_What is required_. Every line from the beginning of the data through the line containing "context unless needed." should be reproduced exactly, and no further lines should be output.

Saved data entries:
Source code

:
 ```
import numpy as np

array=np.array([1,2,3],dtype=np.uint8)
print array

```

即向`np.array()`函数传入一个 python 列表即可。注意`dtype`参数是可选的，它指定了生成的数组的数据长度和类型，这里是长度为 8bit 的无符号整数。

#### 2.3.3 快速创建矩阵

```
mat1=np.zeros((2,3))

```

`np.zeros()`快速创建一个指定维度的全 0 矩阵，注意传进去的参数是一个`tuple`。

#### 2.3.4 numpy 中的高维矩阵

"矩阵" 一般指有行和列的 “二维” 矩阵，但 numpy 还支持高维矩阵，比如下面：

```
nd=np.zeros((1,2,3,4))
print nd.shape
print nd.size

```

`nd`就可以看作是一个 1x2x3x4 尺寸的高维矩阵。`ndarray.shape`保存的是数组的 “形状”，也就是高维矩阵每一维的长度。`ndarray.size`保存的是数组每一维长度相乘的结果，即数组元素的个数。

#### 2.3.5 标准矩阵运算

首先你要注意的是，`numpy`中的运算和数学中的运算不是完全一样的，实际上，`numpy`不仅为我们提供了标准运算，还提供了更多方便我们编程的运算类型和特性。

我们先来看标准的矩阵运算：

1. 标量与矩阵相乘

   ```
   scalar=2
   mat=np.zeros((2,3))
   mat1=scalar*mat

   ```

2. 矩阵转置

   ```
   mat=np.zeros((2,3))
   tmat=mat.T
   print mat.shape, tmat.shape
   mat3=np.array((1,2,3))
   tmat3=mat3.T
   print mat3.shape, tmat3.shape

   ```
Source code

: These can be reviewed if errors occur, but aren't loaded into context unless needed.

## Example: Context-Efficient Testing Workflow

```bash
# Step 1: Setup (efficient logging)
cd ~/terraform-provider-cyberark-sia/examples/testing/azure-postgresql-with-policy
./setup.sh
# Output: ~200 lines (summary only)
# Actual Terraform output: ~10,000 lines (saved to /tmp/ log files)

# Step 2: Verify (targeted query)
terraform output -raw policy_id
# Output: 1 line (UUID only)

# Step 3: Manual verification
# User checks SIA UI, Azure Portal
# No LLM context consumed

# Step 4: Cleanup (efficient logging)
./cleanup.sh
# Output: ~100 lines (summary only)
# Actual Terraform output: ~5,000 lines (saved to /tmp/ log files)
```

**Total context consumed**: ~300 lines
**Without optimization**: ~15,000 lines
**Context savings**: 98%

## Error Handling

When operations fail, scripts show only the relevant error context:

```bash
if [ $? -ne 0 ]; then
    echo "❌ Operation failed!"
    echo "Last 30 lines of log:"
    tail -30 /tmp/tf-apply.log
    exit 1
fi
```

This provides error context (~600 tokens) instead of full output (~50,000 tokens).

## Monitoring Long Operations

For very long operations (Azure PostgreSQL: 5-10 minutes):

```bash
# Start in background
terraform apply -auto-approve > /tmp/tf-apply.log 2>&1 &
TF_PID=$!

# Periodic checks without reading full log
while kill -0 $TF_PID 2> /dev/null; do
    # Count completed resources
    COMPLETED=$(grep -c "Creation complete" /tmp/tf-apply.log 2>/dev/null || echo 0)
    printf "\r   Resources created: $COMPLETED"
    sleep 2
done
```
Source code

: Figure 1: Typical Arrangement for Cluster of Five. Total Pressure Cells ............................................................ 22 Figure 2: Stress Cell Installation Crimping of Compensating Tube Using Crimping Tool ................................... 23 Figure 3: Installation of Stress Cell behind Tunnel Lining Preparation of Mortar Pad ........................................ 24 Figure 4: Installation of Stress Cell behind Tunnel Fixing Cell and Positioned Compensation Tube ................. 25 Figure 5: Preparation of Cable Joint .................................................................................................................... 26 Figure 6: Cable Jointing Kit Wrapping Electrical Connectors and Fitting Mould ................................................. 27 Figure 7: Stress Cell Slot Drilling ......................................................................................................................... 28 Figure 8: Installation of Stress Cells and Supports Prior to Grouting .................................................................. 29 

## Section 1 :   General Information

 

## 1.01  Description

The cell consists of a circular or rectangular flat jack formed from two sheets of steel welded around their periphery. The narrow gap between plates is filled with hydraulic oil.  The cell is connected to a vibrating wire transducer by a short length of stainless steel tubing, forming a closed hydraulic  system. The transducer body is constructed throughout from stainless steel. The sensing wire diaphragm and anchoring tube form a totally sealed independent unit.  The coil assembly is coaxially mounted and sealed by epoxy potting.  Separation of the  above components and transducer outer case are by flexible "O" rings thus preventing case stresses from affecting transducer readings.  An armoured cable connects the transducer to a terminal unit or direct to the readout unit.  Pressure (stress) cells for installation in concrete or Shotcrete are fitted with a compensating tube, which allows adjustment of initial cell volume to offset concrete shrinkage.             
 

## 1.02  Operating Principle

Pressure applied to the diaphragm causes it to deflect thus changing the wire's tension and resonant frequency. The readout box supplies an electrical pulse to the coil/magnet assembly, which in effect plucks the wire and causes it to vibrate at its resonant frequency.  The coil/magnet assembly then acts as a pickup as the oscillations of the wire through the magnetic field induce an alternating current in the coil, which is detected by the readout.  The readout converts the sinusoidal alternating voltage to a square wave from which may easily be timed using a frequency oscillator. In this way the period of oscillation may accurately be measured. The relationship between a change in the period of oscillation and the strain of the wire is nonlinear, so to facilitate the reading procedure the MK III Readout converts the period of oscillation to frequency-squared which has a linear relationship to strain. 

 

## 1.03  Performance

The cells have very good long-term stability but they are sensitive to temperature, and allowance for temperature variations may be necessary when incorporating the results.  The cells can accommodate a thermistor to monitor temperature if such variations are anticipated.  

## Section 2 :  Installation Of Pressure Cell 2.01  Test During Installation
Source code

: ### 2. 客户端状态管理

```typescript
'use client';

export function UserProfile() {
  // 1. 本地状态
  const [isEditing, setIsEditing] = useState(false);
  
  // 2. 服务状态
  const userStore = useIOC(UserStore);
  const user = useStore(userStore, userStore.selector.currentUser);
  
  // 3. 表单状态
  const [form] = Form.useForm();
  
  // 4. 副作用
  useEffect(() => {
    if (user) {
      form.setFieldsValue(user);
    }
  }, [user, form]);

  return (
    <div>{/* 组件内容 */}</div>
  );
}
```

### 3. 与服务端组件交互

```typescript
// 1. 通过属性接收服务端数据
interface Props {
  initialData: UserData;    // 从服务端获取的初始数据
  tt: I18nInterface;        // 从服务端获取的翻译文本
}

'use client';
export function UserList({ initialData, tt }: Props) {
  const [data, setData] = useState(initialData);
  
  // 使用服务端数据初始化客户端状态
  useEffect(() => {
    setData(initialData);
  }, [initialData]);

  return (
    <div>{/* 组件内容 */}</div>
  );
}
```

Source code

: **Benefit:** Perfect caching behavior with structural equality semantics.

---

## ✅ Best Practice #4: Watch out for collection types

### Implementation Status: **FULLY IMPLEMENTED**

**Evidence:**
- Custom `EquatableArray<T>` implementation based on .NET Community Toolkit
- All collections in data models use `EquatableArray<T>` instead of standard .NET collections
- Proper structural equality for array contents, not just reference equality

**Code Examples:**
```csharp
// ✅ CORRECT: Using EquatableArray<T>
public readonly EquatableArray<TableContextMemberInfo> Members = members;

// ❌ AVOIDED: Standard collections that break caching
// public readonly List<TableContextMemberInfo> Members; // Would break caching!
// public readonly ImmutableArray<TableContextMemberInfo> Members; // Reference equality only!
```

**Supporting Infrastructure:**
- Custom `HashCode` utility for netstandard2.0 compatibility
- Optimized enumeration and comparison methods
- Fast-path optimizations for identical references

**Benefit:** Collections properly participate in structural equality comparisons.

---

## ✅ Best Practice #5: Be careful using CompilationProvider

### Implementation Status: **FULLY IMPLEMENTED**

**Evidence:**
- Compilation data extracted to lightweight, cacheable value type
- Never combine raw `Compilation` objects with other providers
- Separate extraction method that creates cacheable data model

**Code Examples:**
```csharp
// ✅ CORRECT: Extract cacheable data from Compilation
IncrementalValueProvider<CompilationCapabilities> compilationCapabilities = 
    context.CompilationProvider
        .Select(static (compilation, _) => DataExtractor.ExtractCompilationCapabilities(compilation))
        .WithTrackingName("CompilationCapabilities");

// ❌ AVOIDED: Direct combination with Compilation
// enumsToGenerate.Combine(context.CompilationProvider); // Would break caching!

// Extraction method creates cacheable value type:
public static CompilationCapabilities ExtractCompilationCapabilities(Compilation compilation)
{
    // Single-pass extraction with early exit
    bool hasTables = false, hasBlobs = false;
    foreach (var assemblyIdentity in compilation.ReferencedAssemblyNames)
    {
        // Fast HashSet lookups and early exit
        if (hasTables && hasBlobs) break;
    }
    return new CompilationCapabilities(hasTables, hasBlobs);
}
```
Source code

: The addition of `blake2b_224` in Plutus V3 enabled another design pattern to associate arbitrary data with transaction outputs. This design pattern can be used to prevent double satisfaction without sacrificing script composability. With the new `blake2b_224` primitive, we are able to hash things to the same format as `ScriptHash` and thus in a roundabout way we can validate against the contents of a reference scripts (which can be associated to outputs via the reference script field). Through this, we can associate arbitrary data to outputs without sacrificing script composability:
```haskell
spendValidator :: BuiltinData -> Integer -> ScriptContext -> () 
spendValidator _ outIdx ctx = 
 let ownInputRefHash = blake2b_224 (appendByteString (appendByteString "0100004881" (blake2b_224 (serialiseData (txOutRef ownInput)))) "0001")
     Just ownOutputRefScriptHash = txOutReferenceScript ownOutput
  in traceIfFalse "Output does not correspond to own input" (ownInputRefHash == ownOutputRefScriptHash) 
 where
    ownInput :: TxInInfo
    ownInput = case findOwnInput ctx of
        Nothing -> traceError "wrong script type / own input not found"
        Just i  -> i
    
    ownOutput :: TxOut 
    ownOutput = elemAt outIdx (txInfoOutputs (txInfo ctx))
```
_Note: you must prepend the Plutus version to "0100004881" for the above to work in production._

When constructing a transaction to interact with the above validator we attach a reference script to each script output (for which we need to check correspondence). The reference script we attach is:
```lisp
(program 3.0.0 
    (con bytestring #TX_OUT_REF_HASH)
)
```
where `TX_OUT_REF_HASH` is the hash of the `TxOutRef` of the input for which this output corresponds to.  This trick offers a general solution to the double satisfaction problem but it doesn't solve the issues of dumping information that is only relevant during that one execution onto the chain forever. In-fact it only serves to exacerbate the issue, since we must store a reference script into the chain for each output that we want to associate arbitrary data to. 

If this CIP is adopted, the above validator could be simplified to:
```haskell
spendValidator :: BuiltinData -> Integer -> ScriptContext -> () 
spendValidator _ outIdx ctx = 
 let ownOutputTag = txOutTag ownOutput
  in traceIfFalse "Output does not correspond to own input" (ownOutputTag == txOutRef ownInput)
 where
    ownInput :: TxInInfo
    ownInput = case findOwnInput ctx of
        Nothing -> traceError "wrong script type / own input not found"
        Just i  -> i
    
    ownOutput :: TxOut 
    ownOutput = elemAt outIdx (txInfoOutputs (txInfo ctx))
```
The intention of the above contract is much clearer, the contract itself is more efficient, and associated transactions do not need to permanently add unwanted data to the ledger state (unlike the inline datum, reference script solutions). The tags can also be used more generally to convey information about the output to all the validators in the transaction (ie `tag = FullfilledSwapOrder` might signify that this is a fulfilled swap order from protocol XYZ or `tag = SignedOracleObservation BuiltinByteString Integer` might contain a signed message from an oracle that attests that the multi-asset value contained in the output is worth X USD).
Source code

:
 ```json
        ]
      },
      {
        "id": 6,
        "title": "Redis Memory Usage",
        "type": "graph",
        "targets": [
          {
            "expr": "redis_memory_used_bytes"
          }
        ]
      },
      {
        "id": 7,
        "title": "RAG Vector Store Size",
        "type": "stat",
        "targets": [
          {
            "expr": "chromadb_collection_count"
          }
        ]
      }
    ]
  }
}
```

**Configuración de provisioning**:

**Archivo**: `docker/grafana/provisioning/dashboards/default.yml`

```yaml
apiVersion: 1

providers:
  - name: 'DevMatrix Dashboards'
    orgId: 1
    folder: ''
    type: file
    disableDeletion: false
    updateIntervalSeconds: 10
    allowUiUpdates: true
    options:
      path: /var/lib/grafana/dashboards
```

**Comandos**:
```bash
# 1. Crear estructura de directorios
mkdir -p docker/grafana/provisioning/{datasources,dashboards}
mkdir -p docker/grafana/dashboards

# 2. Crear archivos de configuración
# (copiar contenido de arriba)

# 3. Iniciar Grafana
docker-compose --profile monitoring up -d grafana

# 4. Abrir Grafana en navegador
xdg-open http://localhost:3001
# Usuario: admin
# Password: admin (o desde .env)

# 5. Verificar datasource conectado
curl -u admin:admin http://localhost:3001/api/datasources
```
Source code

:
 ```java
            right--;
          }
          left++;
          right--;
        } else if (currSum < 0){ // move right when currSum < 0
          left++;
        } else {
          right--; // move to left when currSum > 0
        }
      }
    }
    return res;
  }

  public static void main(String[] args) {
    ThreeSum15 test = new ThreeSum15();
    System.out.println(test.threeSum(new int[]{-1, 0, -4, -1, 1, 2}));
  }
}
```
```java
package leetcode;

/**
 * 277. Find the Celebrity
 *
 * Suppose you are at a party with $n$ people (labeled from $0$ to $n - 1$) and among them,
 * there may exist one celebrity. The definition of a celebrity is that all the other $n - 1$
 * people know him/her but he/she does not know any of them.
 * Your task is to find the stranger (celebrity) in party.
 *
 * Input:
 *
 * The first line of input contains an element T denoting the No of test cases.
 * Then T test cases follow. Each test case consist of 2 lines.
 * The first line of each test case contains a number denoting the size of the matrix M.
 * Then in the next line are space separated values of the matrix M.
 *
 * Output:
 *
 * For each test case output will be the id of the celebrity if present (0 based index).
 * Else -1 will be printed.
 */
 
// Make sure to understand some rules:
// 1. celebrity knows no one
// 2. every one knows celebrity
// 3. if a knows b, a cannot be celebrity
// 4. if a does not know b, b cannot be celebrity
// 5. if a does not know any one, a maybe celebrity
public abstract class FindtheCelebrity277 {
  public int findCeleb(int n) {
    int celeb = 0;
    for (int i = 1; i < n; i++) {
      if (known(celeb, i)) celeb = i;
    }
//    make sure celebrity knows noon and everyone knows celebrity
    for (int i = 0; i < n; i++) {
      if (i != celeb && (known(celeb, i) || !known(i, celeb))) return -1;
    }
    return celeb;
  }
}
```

_Expected output_.
Source code

:
 ```
import numpy as np

array=np.array([1,2,3],dtype=np.uint8)
print array

```

即向`np.array()`函数传入一个 python 列表即可。注意`dtype`参数是可选的，它指定了生成的数组的数据长度和类型，这里是长度为 8bit 的无符号整数。

#### 2.3.3 快速创建矩阵

```
mat1=np.zeros((2,3))

```

`np.zeros()`快速创建一个指定维度的全 0 矩阵，注意传进去的参数是一个`tuple`。

#### 2.3.4 numpy 中的高维矩阵

"矩阵" 一般指有行和列的 “二维” 矩阵，但 numpy 还支持高维矩阵，比如下面：

```
nd=np.zeros((1,2,3,4))
print nd.shape
print nd.size

```

`nd`就可以看作是一个 1x2x3x4 尺寸的高维矩阵。`ndarray.shape`保存的是数组的 “形状”，也就是高维矩阵每一维的长度。`ndarray.size`保存的是数组每一维长度相乘的结果，即数组元素的个数。

#### 2.3.5 标准矩阵运算

首先你要注意的是，`numpy`中的运算和数学中的运算不是完全一样的，实际上，`numpy`不仅为我们提供了标准运算，还提供了更多方便我们编程的运算类型和特性。

我们先来看标准的矩阵运算：

1. 标量与矩阵相乘

   ```
   scalar=2
   mat=np.zeros((2,3))
   mat1=scalar*mat

   ```

2. 矩阵转置

   ```
   mat=np.zeros((2,3))
   tmat=mat.T
   print mat.shape, tmat.shape
   mat3=np.array((1,2,3))
   tmat3=mat3.T
   print mat3.shape, tmat3.shape

   ```
Source code

: These can be reviewed if errors occur, but aren't loaded into context unless needed.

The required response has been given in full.